Unless I’m mistaken (and I very well could be) this is the first cinematic adaptation of a video game. What a fucking curse that’s been! I suppose it was only inevitable that the wildly successful Mario Bros. fanchise went to the big screen. It’s just unfortunate that it had to go up there in this fashion. The film stars Hoskins and Leguizamo as the two Brooklyn, plumber brothers who, for one reason or another, visit this alternate universe. The story loosely follows the plot of the video game where Mario and Luigi have to save the princess from the evil Bowser, King of the Koopas (here played with amazing conviction by Dennis Hopper). As if it wasn’t a big enough offense to give the brothers the last name of “Mario”, yes that makes him Mario Mario, the film also makes all of the Koopa world filled with dinosaurs. I suppose the filmmakers thought that instead of making the Koopas just look like the extra-terrestrial monsters that they are, the audience would find them more relatable if they were dinosaurs. Not to spoil too much of this wondrous epic, but the Mario Bros. save the day. As they sit in their kitchen back in Brooklyn, Luigi depressed over having to leave his beloved Princess Daisy behind in the Mushroom Kingdom, there’s a gigantic knock on the door. In bursts Princess Daisy (played by Pump Up the Volume‘s Samantha Mathis) dressed in war-torn rags and carrying this gigantic rifle/blaster looking thing. The brothers are shocked. As they stand there slack-jawed Daisy shouts to them/the audience, “You’re never gonna believe this!” And as Mario grabs his tool belt, “I believe…oh I believe.” Believe what? What is she talking about? Well who the hell cares? Apparently no one. The film bombed at the box office and no one wanted to touch another live action Super Mario Brothers movie.  It’s been sixteen years and no one has ever mentioned a sequel to this film other than to mention that they will never make a sequel to this shitty, shitty, shit film. Ever. And that’s something you can believe.
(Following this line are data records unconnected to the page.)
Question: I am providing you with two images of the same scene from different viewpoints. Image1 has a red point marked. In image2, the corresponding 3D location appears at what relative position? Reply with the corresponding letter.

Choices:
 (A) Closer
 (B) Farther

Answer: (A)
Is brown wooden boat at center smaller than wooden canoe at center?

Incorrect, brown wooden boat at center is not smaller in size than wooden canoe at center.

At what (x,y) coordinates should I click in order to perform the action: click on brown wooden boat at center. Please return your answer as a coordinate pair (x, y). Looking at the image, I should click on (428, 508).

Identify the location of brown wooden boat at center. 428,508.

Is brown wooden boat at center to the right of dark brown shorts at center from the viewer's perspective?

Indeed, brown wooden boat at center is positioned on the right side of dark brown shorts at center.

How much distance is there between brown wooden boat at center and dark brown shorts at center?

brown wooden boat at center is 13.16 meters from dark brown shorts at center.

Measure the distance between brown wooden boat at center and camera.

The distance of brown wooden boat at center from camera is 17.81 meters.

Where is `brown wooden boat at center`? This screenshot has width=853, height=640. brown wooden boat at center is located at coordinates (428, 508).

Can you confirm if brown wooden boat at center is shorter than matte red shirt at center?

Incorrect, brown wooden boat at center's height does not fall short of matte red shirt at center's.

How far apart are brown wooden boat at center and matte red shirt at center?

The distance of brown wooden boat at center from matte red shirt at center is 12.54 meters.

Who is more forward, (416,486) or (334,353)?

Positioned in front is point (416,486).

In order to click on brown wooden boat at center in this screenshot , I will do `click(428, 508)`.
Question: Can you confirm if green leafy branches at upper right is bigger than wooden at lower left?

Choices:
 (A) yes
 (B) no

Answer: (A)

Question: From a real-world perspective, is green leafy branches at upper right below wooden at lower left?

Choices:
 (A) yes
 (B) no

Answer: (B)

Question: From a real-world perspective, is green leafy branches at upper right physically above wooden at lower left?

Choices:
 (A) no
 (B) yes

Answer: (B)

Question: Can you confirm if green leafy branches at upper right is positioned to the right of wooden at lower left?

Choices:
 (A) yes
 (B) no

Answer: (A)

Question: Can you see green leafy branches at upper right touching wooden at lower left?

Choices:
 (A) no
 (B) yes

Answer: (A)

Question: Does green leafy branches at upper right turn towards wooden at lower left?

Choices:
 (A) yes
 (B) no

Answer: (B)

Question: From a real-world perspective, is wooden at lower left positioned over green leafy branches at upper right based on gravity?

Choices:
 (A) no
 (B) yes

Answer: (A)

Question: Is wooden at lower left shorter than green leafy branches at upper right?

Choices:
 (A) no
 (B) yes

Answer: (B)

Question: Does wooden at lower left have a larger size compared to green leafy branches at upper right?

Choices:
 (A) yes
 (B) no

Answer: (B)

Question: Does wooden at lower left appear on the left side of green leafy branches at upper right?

You're never gonna believe this!

You're never gonna believe this? Fucking kill me

~ by allearsalleyesallthetime on July 16, 2009.

2 Responses to “The 5 Most Awkward Sequel Setups of All Time”

  1. God do I love the SUPER MARIO BROS movie! It really does take a pair to make a film that panders specifically to the fever dreams of Mario fanatics and shuts out just about everyone else! I never thought you could make a live action movie about Brooklyn Plumbers who can jump between dimensions, but it happened and I was entertained out of my mind!

  2. Poor fucking Rual Julia… Vaya Con Dios, indeed.